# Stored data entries

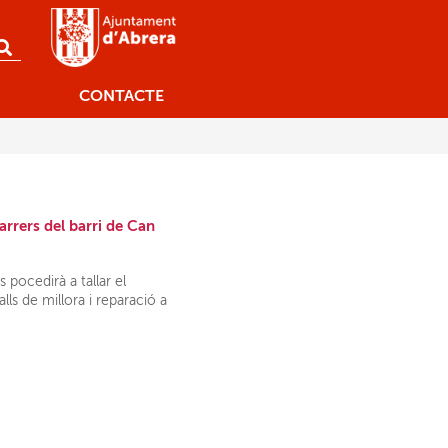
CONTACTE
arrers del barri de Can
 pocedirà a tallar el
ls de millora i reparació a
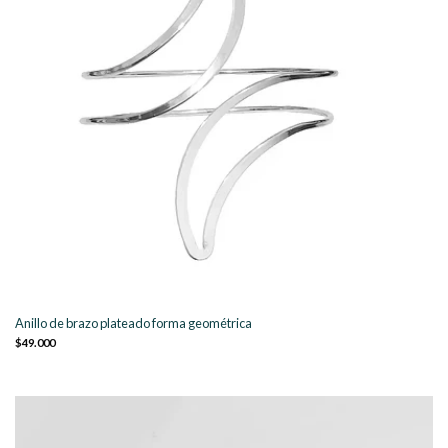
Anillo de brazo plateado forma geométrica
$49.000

==

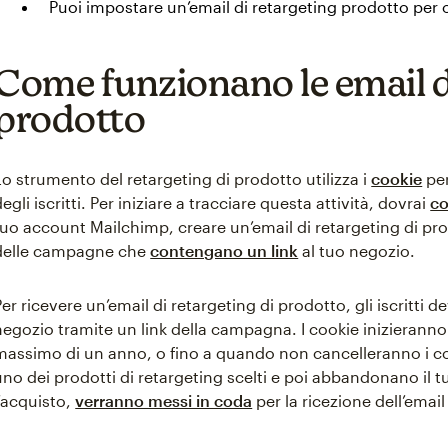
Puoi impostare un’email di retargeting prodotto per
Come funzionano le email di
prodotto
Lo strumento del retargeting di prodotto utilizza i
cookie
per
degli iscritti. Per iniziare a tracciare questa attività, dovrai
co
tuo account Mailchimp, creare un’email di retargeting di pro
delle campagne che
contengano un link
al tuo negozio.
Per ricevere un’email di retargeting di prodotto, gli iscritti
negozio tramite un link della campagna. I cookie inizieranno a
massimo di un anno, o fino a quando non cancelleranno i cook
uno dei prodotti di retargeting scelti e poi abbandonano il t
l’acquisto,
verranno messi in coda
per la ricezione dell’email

# Job item
Return, word for word, the lines of the material from the line with "Puoi impostare un’email" to the line with "per la ricezione dell’email", including both of those lines.

# Exercise output
Puoi impostare un’email di retargeting prodotto per
Come funzionano le email di
prodotto
Lo strumento del retargeting di prodotto utilizza i
cookie
per
degli iscritti. Per iniziare a tracciare questa attività, dovrai
co
tuo account Mailchimp, creare un’email di retargeting di pro
delle campagne che
contengano un link
al tuo negozio.
Per ricevere un’email di retargeting di prodotto, gli iscritti
negozio tramite un link della campagna. I cookie inizieranno a
massimo di un anno, o fino a quando non cancelleranno i cook
uno dei prodotti di retargeting scelti e poi abbandonano il t
l’acquisto,
verranno messi in coda
per la ricezione dell’email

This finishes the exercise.